Comme prévu, Carlo Di Antonio (CDH), le ministre wallon de la Mobilité, déposera ce jeudi au gouvernement son analyse après l’avis négatif d’Eurostat à propos du partenariat public-privé qui doit permettre de créer un tram à Liège. Au parlement ce mercredi, il a fait part de son étonnement persistant à propos de l’intervention de l’organisme européen : «  Les problèmes soulevés par Eurostat ne figurent pas dans les documents officiels qui ont servi à la préparation de ce montage financier.
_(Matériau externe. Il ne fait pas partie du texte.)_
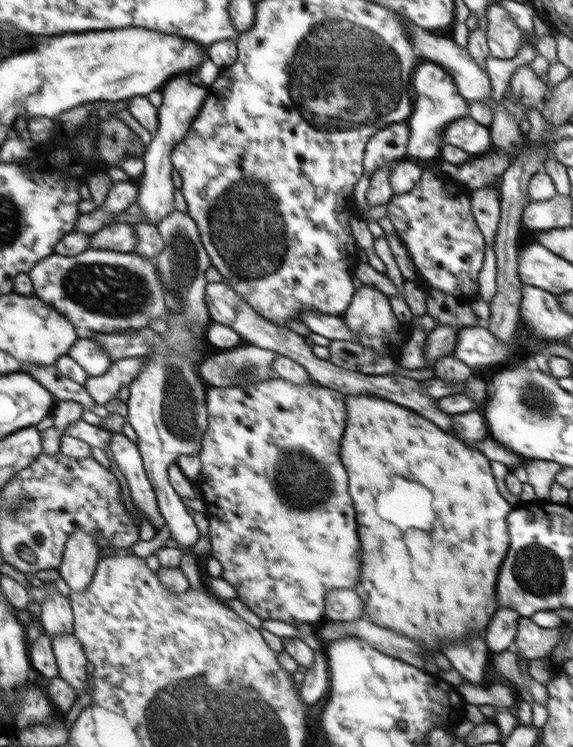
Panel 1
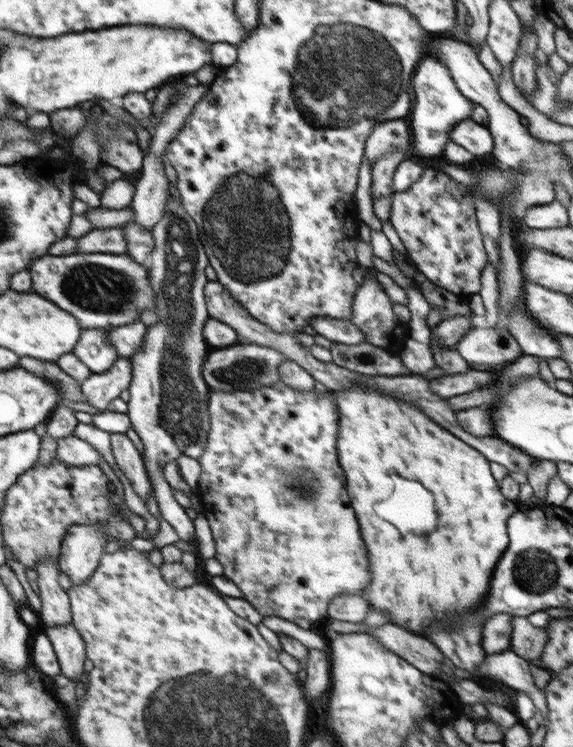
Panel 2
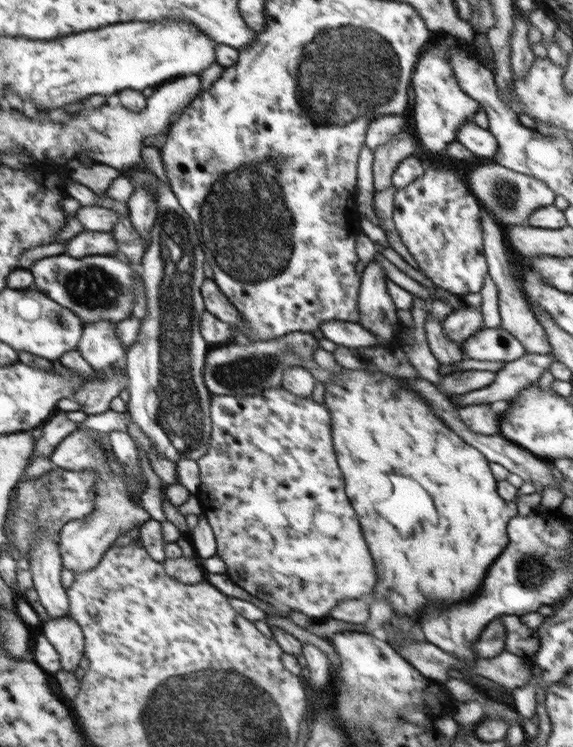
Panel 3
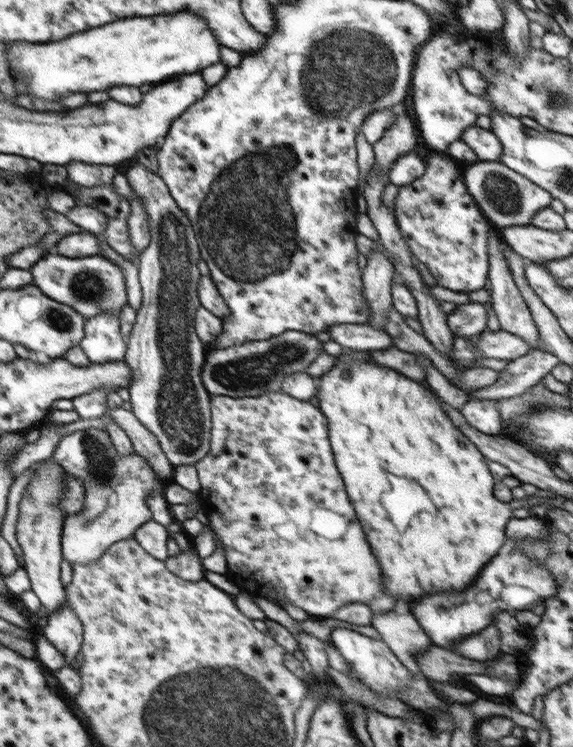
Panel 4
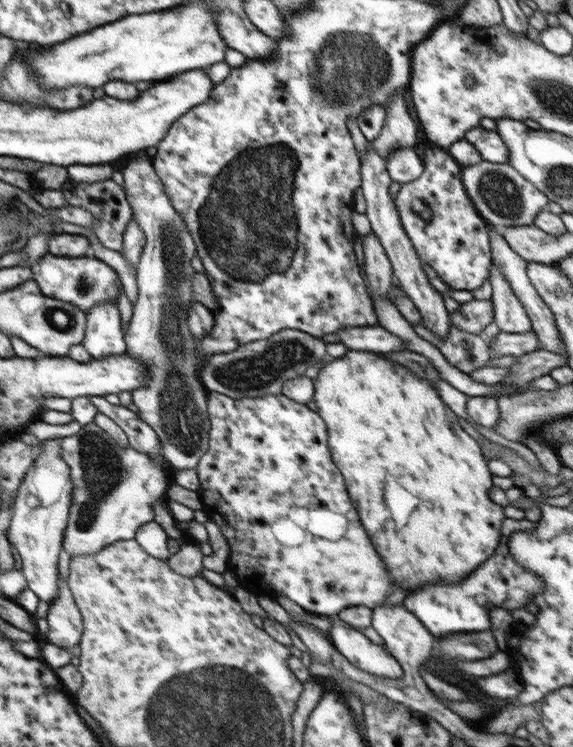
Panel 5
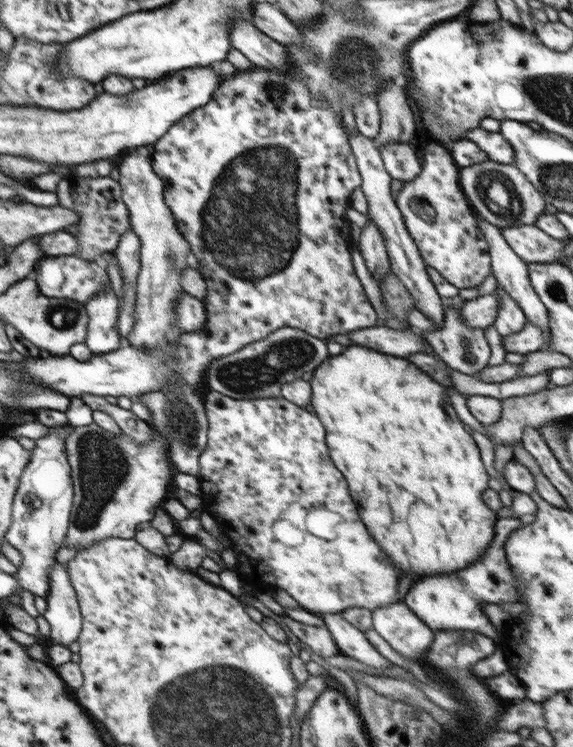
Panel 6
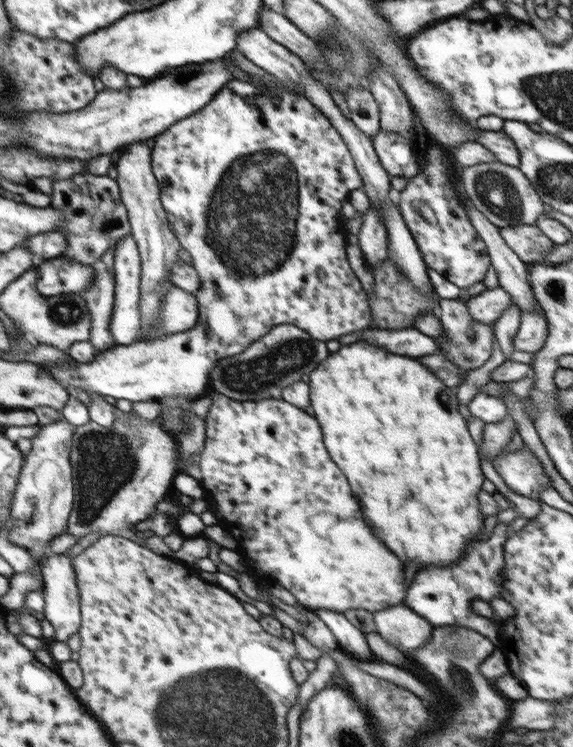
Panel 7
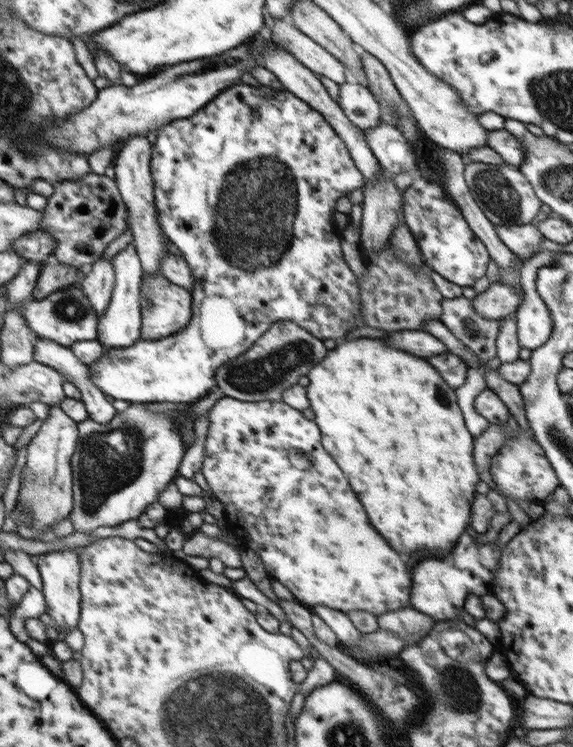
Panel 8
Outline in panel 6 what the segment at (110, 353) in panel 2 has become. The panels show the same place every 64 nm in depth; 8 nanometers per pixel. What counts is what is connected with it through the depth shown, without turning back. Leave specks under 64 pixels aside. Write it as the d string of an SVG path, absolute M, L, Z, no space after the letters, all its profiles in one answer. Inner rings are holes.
M105 284L103 292L93 296L85 303L88 315L86 346L94 355L106 354L118 350L124 343L118 330L119 298L111 289L111 285Z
Nous sommes inquiets pour les autres partenariats de type DBFM, et la banque Belfius, partenaire du dossier liégeois, également.  »

Mais le gouvernement wallon ne renonce pas pour autant. A ce stade, la priorité va à des négociations avec Eurostat. « On veut continuer à défendre le dossier comme tel avec quelques aménagements éventuels », explique le ministre qui, dans ce cas de figure, pense que le retard pris par le chantier ne devrait pas excéder deux ou trois mois. Carlo Di Antonio recommande d’ailleurs au gouvernement la poursuite des travaux préparatoires déjà engagés sur le terrain et qui devaient permettre au consortium privé d’entrer dans le vif du sujet dès réception de l’accord d’Eurostat.

Pas d’alternatives possible.

Et si le blocage est persistant ? « L’avis dit en quelque sorte que le projet n’est pas assez privé ou assez public », synthétise Carlo Di Antonio. Pour le ministre, il existe donc deux solutions alternatives et… irréalistes.

Un financement intégral (380 millions) par le secteur public, tout d’abord. Il porterait sur trois exercices budgétaires pour respecter les nouvelles normes comptables européennes. Evidemment intenable dans l’état des finances wallonnes.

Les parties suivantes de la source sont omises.